Iraqi Foreign Minister Mohammed Ali al-Hakim told the charge d’affaires at the US Embassy in Baghdad Brian McFeeters that Iraq is committed to the principle of establishing good relations with neighboring countries to preserve the security of Iraq and the region, and that Iraq is not an arena for conflict, but for construction and development, Iraq’s Foreign Ministry said in a statement on Saturday.
Iraq also urged the US to stay committed to a strategic security agreement signed between the two countries.
The meeting came after two US officials confirmed on Friday that Israel was responsible for the bombing of a weapons depot in Iraq last month.
The mystery attacks have not been claimed by any side and have left Iraqi officials scrambling for a response, amid strong speculation that Israel may have been behind them.
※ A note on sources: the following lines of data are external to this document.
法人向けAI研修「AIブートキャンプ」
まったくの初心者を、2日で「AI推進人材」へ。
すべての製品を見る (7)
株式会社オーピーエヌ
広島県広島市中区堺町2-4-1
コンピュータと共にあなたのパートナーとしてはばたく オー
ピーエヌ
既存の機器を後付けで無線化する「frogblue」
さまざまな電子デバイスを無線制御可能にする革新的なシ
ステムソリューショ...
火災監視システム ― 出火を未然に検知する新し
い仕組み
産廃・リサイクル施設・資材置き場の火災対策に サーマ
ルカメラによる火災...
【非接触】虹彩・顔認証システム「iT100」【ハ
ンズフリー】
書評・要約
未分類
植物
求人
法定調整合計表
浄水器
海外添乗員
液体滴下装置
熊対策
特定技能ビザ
Earlier this week, the deputy head of the Iraqi militias openly accused Israeli drones of carrying out the attacks, but ultimately blamed Washington and threatened strong retaliation for any future attack.
There have been at least three explosions at Iraqi militia bases in the past month. American officials now confirm Israel was responsible for at least one of them.
The two American officials said Israel carried out an attack on a weapons depot in July that killed two commanders. The US officials spoke on condition of anonymity because they were not authorized to discuss the matter with the media.
On Friday, former Iraqi prime minister Nouri al-Maliki warned of a "strong response" if it is proven that Israel was behind the airstrikes in Iraq.
In statements issued by his office, he also said that if Israel continues to target Iraq, the country "will transform into a battle arena that drags in multiple countries, including Iran," according to.
Maliki was Iraqi prime minister for eight years and now heads a Shia bloc in parliament.
The July 19 attack struck a militia base in Amirli, in Iraq’s northern Salaheddin Province, causing a huge explosion and fire.
On August 12, a massive explosion at the Al-Saqr military base near Baghdad shook the capital, killing one civilian and wounding 28 others. The base housed a weapons depot for the Iraqi federal police and the PMF. The most recent of the explosions came Tuesday night, at a munitions depot north of Baghdad.
There have been weeks of speculation in Israel that the army is attacking targets in Iraq.
In an interview with a Russian-language TV station on Thursday, Netanyahu indicated the speculation is true.
The attack would be the first known Israeli airstrike in Iraq since 1981, when Israeli warplanes destroyed a nuclear reactor being built by the Arab country’s former dictator Saddam Hussein.